Windows Server 2012 Hardening (Part II)

Using the Security and Configuration Analysis

Microsoft provides security templates for Windows Server and client operating systems, containing security configuration designed for different scenarios and server roles. There are some security templates that are part of the operating system and get applied during different operations, such as when promoting a server to a domain controller.
In Windows Server 2008 and later versions, security templates are located in %systemroot%inf and are more limited than in Windows Server 2003. Templates include:

• Defltbase.inf (baseline)
• Defltsv.inf (web/file/print servers)
• DCfirst.inf (for the first domain controller in a domain)
• Defltdc.inf (other domain controllers)

Basically, you should repeat the procedures already explained for Windows 7 with two different tools, but instead of loading the .inf from the STIG now you load one of the security templates shipped with Windows Server 2012.

Analyze the baseline template with the Policy Analyzer

Add the baseline template


Compare

Analyze the differences.

Apply the template with SCA

Load the baseline into SCA

Analyze and apply

Repeat the procedure using another of the templates, according to your needs and to the server role in your environment.

Using the Security Configuration Wizard

With the release of the 2003 Service Pack 1 (SP1) version, Windows Server started to include the Security Configuration Wizard tool aimed at analyzing the server’s profile and recommending changes to adjust system’s security according to the server’s role.

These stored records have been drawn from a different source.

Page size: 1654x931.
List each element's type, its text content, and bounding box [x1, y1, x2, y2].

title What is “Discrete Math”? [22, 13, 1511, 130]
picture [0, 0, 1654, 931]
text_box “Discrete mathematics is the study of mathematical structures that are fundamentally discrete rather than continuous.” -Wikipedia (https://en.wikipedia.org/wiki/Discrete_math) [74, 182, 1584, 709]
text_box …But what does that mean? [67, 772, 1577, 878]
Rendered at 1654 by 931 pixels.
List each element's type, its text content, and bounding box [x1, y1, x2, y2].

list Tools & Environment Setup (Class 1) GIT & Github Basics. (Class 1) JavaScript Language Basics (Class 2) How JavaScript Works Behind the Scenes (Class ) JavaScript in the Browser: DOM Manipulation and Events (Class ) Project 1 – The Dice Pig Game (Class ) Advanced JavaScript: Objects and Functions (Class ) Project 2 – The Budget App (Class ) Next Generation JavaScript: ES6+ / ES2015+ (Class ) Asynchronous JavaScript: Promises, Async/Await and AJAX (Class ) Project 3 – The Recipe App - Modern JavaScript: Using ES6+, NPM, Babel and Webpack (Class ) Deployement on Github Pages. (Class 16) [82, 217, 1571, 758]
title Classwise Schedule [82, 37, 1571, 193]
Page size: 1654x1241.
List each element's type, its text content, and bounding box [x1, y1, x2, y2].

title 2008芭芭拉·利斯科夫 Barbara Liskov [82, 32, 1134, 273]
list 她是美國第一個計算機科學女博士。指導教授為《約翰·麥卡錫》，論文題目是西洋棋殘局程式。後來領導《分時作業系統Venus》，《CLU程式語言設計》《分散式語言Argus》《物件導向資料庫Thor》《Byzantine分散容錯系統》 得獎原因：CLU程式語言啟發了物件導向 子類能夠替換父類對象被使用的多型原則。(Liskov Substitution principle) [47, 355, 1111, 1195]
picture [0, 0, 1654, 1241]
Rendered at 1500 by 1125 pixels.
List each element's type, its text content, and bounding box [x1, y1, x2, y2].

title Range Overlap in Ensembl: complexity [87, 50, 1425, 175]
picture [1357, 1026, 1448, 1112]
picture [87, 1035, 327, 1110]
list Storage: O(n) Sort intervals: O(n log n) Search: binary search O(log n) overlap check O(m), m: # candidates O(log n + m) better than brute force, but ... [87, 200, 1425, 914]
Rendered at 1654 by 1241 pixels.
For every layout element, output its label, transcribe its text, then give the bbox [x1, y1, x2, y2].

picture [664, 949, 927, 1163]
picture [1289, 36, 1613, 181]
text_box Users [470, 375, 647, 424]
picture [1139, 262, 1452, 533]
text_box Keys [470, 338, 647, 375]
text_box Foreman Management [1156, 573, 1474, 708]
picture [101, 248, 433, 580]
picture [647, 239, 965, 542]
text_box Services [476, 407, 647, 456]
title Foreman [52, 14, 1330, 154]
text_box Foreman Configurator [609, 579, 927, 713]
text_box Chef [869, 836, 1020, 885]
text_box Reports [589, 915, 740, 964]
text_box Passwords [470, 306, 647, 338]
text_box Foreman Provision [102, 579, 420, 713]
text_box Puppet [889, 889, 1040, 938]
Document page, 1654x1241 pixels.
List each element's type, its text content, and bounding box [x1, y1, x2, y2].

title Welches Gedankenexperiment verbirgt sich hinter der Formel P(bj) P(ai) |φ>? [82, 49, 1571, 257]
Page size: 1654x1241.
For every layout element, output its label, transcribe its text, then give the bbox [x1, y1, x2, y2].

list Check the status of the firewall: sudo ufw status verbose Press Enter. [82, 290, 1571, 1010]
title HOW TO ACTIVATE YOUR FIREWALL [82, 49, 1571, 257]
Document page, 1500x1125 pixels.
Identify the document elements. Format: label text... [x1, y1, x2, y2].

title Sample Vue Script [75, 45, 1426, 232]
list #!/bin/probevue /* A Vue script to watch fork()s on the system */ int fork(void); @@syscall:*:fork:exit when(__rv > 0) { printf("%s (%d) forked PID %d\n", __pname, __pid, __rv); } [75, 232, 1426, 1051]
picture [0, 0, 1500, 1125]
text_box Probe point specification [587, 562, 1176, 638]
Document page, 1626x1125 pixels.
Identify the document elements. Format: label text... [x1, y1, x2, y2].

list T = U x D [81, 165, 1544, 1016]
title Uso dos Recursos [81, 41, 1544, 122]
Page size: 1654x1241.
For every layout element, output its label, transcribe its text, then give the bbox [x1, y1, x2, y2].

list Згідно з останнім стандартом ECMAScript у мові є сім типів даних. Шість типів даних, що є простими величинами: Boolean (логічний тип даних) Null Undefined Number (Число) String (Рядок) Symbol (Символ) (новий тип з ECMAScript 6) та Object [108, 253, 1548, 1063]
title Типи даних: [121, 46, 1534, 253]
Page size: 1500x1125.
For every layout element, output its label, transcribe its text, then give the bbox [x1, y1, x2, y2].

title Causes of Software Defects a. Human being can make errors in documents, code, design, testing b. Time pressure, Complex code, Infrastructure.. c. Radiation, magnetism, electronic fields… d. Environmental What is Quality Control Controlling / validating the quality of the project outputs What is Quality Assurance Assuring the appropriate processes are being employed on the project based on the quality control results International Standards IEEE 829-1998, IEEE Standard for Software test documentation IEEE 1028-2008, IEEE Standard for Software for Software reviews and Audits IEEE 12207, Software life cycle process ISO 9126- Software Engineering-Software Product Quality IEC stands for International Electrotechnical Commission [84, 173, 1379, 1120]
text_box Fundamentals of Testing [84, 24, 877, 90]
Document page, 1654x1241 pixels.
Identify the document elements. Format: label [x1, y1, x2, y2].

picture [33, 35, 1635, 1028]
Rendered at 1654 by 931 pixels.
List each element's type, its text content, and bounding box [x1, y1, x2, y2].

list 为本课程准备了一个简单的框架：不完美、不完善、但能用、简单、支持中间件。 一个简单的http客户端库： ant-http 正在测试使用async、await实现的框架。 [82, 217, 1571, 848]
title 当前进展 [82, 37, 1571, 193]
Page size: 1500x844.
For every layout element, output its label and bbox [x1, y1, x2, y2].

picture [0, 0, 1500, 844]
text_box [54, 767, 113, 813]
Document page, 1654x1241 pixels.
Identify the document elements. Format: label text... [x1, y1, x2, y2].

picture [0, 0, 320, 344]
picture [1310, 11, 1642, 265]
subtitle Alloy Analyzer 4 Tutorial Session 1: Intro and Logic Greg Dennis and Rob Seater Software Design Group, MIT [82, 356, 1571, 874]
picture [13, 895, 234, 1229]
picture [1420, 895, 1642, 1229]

In Windows Server 2012, the Security Configuration Wizard is conveniently located in the new Server Manager dashboard.

Create a new policy with SCW

When starting the Security Configuration Wizard, the first step is to choose which action is going to be performed on the server’s security policy.

You then select the server that you want to apply the policy to.

In Windows Server 2012, the Security Configuration Wizard then parses the selected server and the information collected, and compares that with Microsoft’s security recommendations for that server profile (file, database, web, etc).

The Security Configuration Database contains information about server roles, client features, administration options, services, Windows Firewall, and other settings.

The results of the Security Configuration Wizard analysis, and its suggestions for amendments, will be adapted according to your specific needs.

Select additional services

How do you to handle unspecified services?

Confirm changes

Next, you’ll have the chance to configure firewall policy, registry settings and audit policy or you can skip them. Once the Security Configuration Wizard has completed its analysis and recommendations, you can save and apply the policy.

Want to apply the policy immediately?

Convert the policy to a GPO

Since there is often more than one server in the profile that was analyzed by the wizard, it might be a good idea to create a Group Policy Object (GPO) to apply that policy to all servers with the same characteristics.
To do this, use Windows PowerShell and run the following command:
scwcmd transform /p:<FullFilePathToSecurityPolicy> /g:<GPOName>


When you run this command, the SCW will create a GPO folder for the newly created GPO in the SYSVOL folder and the GPO will be available in the GPMC for you to use.

This can result in a better standardization of the security policies applied to your environment, and make it easier for you to organize those policies as part of your overall server security strategy.

Edit a policy with SCW

If you feel the need to change your policy definitions, you can edit it with SCW.

Obviously, once the changes are complete you’ll have to reapply the policy

Using the STIGs

Use the STIG Viewer and check the system’s compliance after applying the appropriate Microsoft’s security templates.
Don’t forget to use also the STIGs for SQL Server, Exchange, .NET, etc.